> STUDY MATERIAL
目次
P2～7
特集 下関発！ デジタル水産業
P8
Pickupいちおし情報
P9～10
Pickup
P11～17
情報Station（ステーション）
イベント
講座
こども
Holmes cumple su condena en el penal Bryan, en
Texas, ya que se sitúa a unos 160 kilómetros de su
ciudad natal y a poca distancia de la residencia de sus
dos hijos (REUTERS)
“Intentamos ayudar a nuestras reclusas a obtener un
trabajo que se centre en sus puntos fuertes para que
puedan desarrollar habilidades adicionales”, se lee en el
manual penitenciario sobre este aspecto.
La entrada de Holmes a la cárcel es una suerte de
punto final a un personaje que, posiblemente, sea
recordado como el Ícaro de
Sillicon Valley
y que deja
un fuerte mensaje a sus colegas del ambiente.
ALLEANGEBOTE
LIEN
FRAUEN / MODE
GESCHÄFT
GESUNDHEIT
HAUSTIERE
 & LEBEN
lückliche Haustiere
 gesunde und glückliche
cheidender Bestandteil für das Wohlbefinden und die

--

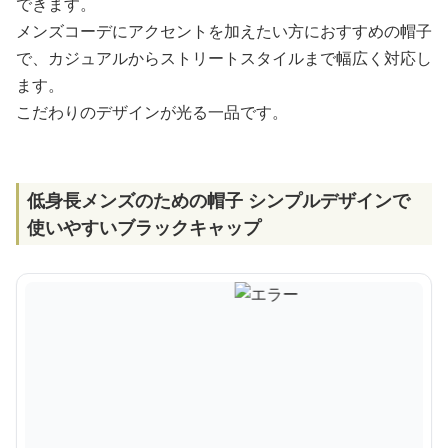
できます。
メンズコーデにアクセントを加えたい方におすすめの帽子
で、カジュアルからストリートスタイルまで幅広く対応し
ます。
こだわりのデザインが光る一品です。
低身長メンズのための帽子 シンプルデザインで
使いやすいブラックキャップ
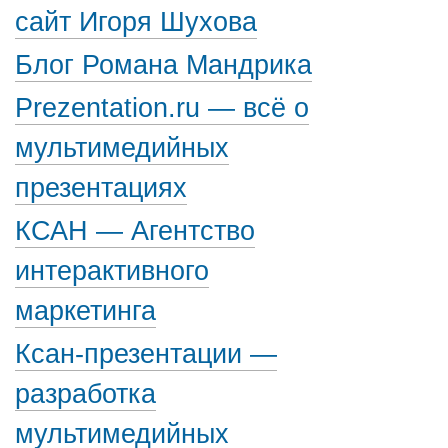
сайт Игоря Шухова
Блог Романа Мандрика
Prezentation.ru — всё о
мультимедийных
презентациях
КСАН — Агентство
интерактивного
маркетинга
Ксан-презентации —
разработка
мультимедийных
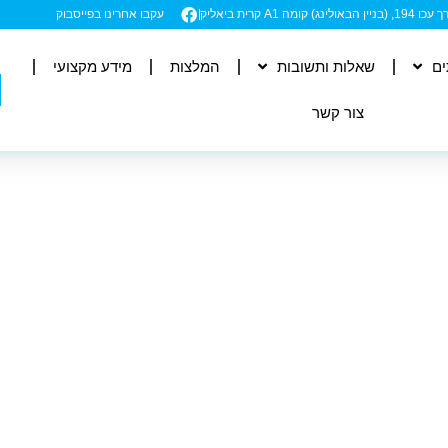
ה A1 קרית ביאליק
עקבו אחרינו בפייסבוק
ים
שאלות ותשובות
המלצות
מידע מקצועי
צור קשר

> WHAT IS REQUIRED
Check each line of the material for the word "Holmes", then say how many have it. Give the number only.

> SOLUTION TO THIS EXERCISE
2